Abstract
Background
Immunologic measures have been studied as predictors of who will respond to standard antidepressants. Two previous, small studies of pretreatment leukocyte mRNA expression levels of the cytokines macrophage migration inhibitory factor (MIF) and interleukin 1-beta (IL1-β) identified antidepressant treatment responders.
Methods
We tested these findings in 1,299 patients from the PRIME Care study, a multi-center pharmacogenetic depression treatment trial. Patients underwent 5 depression-symptom assessments over 24 weeks. mRNA was extracted from peripheral blood, purified, and assayed with TaqMan gene expression assays and a known copy number calibrator to yield relative quantification and copy numbers for each sample. In generalized estimating equations models, we regressed the repeated depression measures and a binary treatment response measure on the baseline MIF and IL-1β measures and relevant covariates.
Results
Participants’ depression scores decreased monotonically during treatment, with the treatment response percentage increasing concomitantly.
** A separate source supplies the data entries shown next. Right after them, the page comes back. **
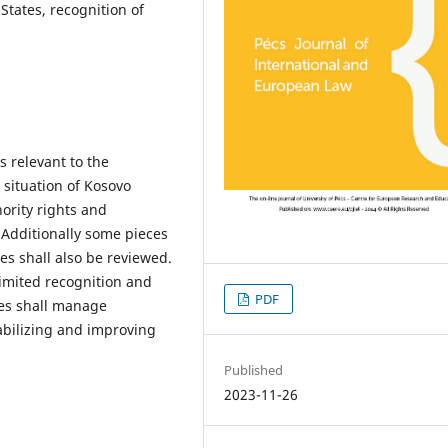
 States, recognition of
s relevant to the
 situation of Kosovo
ority rights and
. Additionally some pieces
es shall also be reviewed.
limited recognition and
PDF
ties shall manage
tabilizing and improving
Published
2023-11-26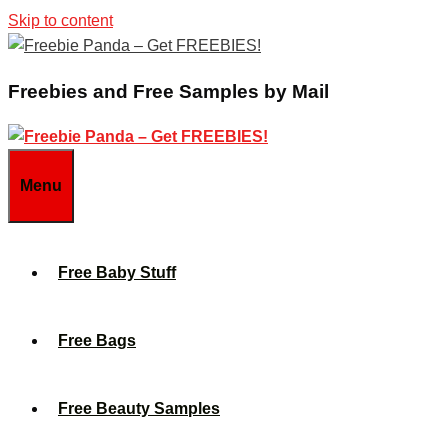
Skip to content
Freebies and Free Samples by Mail
Menu
Free Baby Stuff
Free Bags
Free Beauty Samples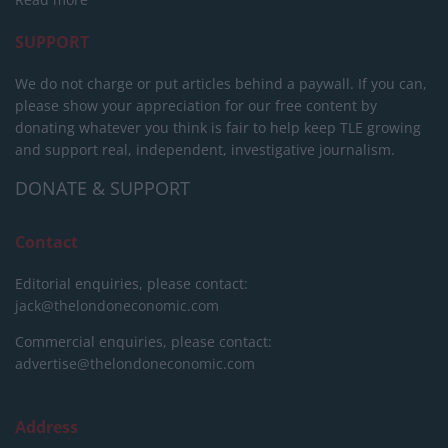
SUPPORT
We do not charge or put articles behind a paywall. If you can,
please show your appreciation for our free content by
donating whatever you think is fair to help keep TLE growing
and support real, independent, investigative journalism.
DONATE & SUPPORT
Contact
Editorial enquiries, please contact:
jack@thelondoneconomic.com
Commercial enquiries, please contact:
advertise@thelondoneconomic.com
Address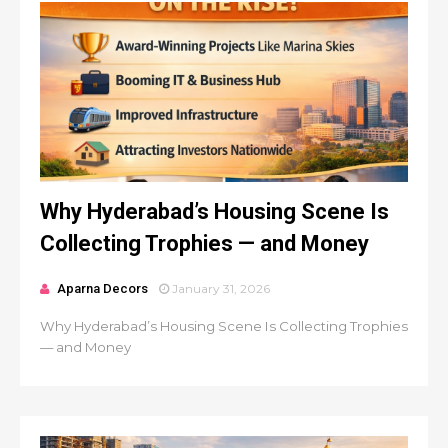
Why Hyderabad’s Housing Scene Is
Collecting Trophies — and Money
Aparna Decors
January 31, 2026
Why Hyderabad’s Housing Scene Is Collecting Trophies
— and Money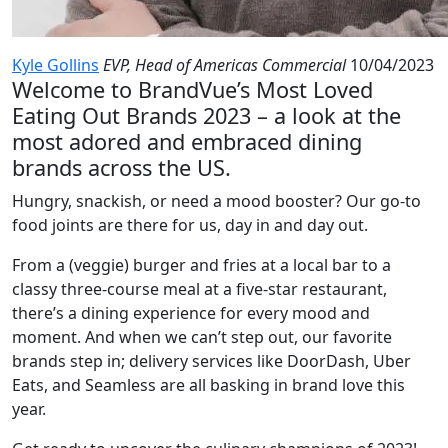
Kyle Gollins
EVP, Head of Americas Commercial
10/04/2023
Welcome to BrandVue’s Most Loved
Eating Out Brands 2023 – a look at the
most adored and embraced dining
brands across the US.
Hungry, snackish, or need a mood booster? Our go-to
food joints are there for us, day in and day out.
From a (veggie) burger and fries at a local bar to a
classy three-course meal at a five-star restaurant,
there’s a dining experience for every mood and
moment. And when we can’t step out, our favorite
brands step in; delivery services like DoorDash, Uber
Eats, and Seamless are all basking in brand love this
year.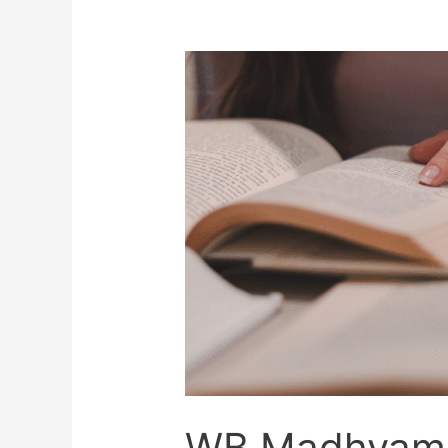
WB Madhyami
We found no significant associations of the cytokine concentrations with either the change in depression scores or the likelihood of a treatment response. A secondary analysis limited to a subsample of 126 participants selected to remove the potential for confounding also showed no significant associations.
Limitations
Despite efforts to control for sample and assay method differences, these could have contributed to the lack of replication of prior research.
Conclusions
We did not replicate prior findings that pre-treatment expression levels for two cytokines predicted antidepressant treatment response. This raises questions about the clinical utility of using these biomarkers in treating depression.